WATCH: Taliban militants stormed the headquarters of Pakistan's naval air force overnight, blowing up at least one aircraft. (Video by AP)
Security forces in Pakistan say they've regained control of a naval aviation base after heavily armed Taliban stormed the facility in the port city of Karachi overnight.
Initial reports said up to 20 militants attacked the Mehran Naval Station from three sides -- killing 11 navy officers and one paramilitary ranger.
But Interior Minister Rehman Malik said later that no more than six "terrorists" had attacked the base, killing 10 security officers and injuring 15 others.
Malik said the bodies had been recovered of four militants killed during a battle that lasted more than 12 hours. He said two other militants are thought to have escaped by running away.
"This is an act-of-terrorism case [against] Pakistan, as was being speculated [about]," Malik said. "And also the Taliban and Al-Qaeda had announced earlier that they would attack Pakistan's military installations and, of course, the armed forces and they have done this first act. And that is why I say Pakistan is [at] war."
The attackers destroyed at least two patrol planes -- including a multimillion-dollar PC3-Orion plane that had recently been delivered to Pakistan by the United States.
Malik said 17 foreigners at the base were safely evacuated after the attack began. They include 11 Chinese engineers and six American contactors who were helping to keep aircraft operating.

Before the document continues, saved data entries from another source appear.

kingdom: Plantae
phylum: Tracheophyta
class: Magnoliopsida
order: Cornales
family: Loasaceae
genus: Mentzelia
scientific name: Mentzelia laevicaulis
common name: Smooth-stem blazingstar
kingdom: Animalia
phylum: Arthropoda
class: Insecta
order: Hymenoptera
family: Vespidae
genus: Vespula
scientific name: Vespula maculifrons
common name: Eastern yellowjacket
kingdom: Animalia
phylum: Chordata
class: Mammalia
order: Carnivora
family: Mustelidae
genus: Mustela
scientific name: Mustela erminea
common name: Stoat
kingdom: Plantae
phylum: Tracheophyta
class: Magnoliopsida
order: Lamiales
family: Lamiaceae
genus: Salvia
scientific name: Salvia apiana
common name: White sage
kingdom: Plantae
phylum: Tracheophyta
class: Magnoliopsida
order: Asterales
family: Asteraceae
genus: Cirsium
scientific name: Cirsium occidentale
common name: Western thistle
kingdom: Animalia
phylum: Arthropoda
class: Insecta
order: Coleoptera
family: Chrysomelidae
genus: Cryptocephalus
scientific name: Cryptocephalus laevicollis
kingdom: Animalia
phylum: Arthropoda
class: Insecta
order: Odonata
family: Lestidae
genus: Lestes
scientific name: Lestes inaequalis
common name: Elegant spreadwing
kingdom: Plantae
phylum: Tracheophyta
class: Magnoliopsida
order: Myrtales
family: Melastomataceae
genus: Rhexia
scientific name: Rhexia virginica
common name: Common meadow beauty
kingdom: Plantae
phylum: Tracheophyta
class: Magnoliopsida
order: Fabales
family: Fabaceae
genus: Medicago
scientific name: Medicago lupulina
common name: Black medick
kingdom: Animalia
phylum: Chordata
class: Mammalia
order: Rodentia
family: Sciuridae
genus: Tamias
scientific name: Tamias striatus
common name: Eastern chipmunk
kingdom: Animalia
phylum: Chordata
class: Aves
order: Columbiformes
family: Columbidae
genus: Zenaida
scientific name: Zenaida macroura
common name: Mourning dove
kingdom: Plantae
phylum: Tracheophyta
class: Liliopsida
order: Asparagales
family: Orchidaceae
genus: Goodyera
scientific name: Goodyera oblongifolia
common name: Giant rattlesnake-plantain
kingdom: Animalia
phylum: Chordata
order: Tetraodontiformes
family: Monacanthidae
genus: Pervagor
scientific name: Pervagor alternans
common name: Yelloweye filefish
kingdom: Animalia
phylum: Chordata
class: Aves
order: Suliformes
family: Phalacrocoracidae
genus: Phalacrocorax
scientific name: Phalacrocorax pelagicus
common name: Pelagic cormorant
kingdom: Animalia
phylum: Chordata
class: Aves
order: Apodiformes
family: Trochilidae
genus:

Pakistani Taliban fighters claimed responsibility for the raid, saying it is revenge for the killing of Al-Qaeda leader Osama bin Laden by elite U.S. forces in Pakistan earlier this month.
Pakistani Interior Minister Rehman Malik speaks to the media outside the Mehran base on May 23.
The raid on Pakistan's Mehran navy base is seen as one of the most serious breaches of security at a Pakistani military installation.
Are Pakistan's Forces Competent?
The raid in Karachi was the second major attack on a facility of Pakistan's security forces since the killing of bin Laden on May 2. On May 13, two suicide bombers targeted paramilitary police recruits in the northwestern district of Charsadda, killing 80 people and injuring more than 100.
That has led some to question the competence of Pakistan's security forces -- noting that both the Charsadda attack and the Karachi raid were carried out in the midst of a maximum-security alert over threats of militant attacks to avenge bin Laden's death.
"You can see how much security there is around this place. No ordinary person can get inside," said a Karachi resident who lives near the naval base.
"How did these people get in? This means that our security is incompetent. This is obviously a security failure."
Another Karachi resident who witnessed the attack said it was disturbing to see the ease with which the Taliban fighters were able to fight their way into the navy base.
"There was fierce gunfire. It seemed like a battlefield in there. We were standing here with the children. We were worried about where to go," the man said.
"There was no one to help us, neither police nor anyone else. Then we found out there was a blast inside Mehran."
Mullah Omar Reports 'Propaganda'
Smoke rises from a fire near airplanes inside the Mehran base in Karachi late on May 22.
Meanwhile, Taliban spokesmen in both Afghanistan and Pakistan are dismissing as "pure propaganda" reports that the spiritual leader of the Taliban -- Mullah Mohammad Omar -- has been killed.
Omar is the one-eyed Taliban leader who created the world's strictest Islamic state in Afghanistan during the 1990s, and sheltered bin Laden before the 2001 U.S.-led invasion ousted the Taliban regime from Kabul.
Today, an Afghan television station and the AFP news agency reported that Mullah Omar had been killed in Pakistan.
But Afghan Taliban spokesman Zabihullah Mujahid said the reported death of Mullah Omar "is not possible at all," adding that Omar was currently in Afghanistan "leading the mujahedin."
Pakistani Taliban spokesman Ehsanullah Ehsan said today that Omar was "safe and sound in a safe place."